Here we chose an ngram range of 1–4. Ngrams are contiguous sequences of words, so more words likely have more meaning, but are likely to occur less frequently.

It seems sensible to have at most 4 words or at least one word per ngram, as we are unlikely to be able to find 5 contiguous words that occur very frequently in our text. The blog describes the other parameters to tweak, but we ended up using close to the defaults after a little experimentation.

Setting our number of clusters to be 20 we managed find topic clusters that allowed us to understand the main topics that were being discussed.

For example, our second cluster contained the topics:

(‘payment’, ‘payment taken’, ‘taken’, ‘make payment’, ‘make’, ‘unlock’, ‘custom’, ‘dd’, ‘took payment’, ‘took’)

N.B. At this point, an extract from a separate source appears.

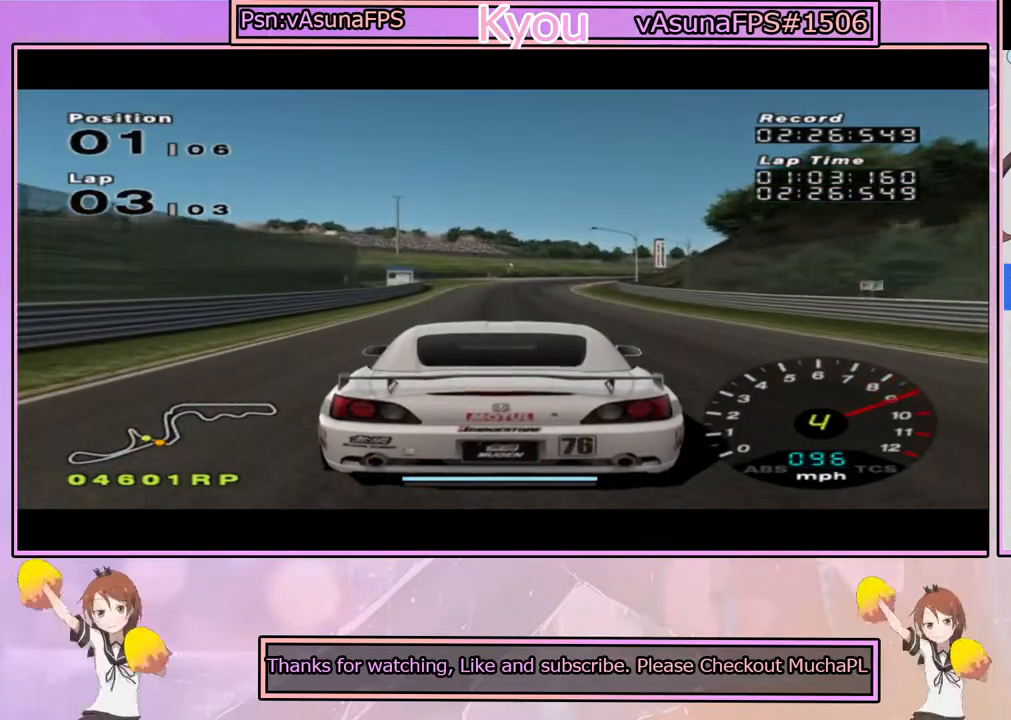
{"buttons": ["CROSS"], "left_stick": "center", "right_stick": "center", "events": [[383, "left_stick", "right"], [433, "left_stick", "center"]]}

so we can start to count the amount of calls that are about account payment, and another cluster contained the topics:

(‘atm’, ‘custom’, ‘new’, ‘use’, ‘new atm’, ‘vehicl’, ‘advertis’, ‘advis’, “n’t”, ‘want’)

so we can see that a lot of our customers are advertising or want to advertise on ATM, a popular product of ours.

Some more tweaking: Document cleansing

Looking at some of the clusters, we saw some people’s names occurring quite frequently. We also saw a lot of frequently used words like ‘email’ and ‘customer’ that our topic mapper has attempted to cluster on. None of these provide useful information. It seems that a custom list of stopwords is a good idea. Using nltk, we were able to use the ‘names’ corpus to remove names as stopwords, and we manually converted any text that looked like a date or time to the word datetime.

An alternative: Clustering

One problem with using K-Means for clustering is that we have to choose the number of clusters we want topics to be a part of. This means that some outlier calls can end up in a cluster that they don’t really belong to, simply because it is unique, and doesn’t fit in any one cluster. If we’re trying to quantify the amount of calls that were for a given topic, this can skew results.

We tried out an alternative topic mapping library, which will automatically select the optimal number of clusters to map topics to.

We found that we ended up with many more clusters, as some outlier calls ended up in their own clusters. This can be inconvenient, but we found that we were then able to look at just the larger clusters, and get a more accurate view of how many clusters were about this particular topic.

Can we use this?

The classifier that we built runs within a few minutes, meaning that we can easily have a real time system mapping calls to topics as they come in and reporting on statistics for those topics. With some nice visualisation tools, this could allow us to respond to changes much faster and objectively tell what makes our customers tick!